A man wants to be noticed, if he is having an affair it's because he is craving attention, admiration and, quite frankly, wants to be loved.
When at home, men, as a rule, tend to feel nagged, moaned at and criticised. At work, he is important. He is respected for his abilities, recognised as being important. At home, unless his partner recognises his needs, he becomes invisible, and sees no reason why he should take out the rubbish, wash up the dishes etc this is not what he thinks (Even if he does say we are all equal) a man should be doing. This is not what your man wants.
Show him you care
If a man is not respected at home, not admired, not noticed, he becomes an easy target for any woman who makes him feel attractive, respected and most importantly, wanted. Do you want your man, do you still love him, and do you really want to know what your man wants and how to keep him.
Cloak him in your armour
When a woman makes her man feel wanted and admired she cloaks him in her own "Anti mistress" armour. This is because most men would do almost anything to keep his queen. The woman he dreams of and he knows will stand by him if he falls in battle.

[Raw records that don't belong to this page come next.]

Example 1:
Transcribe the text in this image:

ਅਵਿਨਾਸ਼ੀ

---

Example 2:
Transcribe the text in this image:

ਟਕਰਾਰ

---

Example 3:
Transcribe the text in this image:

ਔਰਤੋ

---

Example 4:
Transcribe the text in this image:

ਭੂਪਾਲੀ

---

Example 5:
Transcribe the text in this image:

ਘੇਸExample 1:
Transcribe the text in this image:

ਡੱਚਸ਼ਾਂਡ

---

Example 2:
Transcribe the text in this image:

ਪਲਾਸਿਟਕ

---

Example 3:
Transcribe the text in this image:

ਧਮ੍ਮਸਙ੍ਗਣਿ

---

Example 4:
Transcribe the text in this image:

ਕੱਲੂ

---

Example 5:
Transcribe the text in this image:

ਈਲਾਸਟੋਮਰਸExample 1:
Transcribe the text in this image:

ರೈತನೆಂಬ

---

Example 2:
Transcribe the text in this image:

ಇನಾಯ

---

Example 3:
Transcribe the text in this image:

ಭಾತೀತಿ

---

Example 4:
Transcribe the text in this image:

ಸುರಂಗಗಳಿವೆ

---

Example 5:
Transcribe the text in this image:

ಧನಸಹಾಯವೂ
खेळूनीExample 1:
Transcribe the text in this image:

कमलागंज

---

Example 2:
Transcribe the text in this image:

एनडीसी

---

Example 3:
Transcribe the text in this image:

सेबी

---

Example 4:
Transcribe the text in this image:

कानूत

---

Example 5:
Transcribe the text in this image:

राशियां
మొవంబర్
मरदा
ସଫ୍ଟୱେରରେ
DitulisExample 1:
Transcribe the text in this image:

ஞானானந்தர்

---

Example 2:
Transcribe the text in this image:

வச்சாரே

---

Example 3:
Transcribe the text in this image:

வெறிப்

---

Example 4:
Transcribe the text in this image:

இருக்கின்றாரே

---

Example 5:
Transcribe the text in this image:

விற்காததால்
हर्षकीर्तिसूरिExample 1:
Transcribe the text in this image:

The workplace is a battlefield
Don't underestimate today's workplace, it's as much a battlefield for your man as any battlefield of the past. He fights every day to bring home the wages to pay the bills and to make a quality life for his woman and himself. Ultimately, what your man wants is to be your hero.
If you really want to know what your man wants, it's you. You when you first met, when you admired him, loved him and showed it. Is your relationship a bit stale? Are you showing him the attention you showed when you first met, do you still admire him, do you still want him?
If you answer yes to the questions above, you need to think about your part in the relationship. Ask yourself, are you prepared to do the following:
· Show him respect.
· Pay him the attention he wants'
· Admire him for who he is, not who you want him to be
· Be there for him when he needs you, even if he has difficulty asking for help
If you are prepared to do the above, you will be giving your man what he wants'. If you are not, someone else will.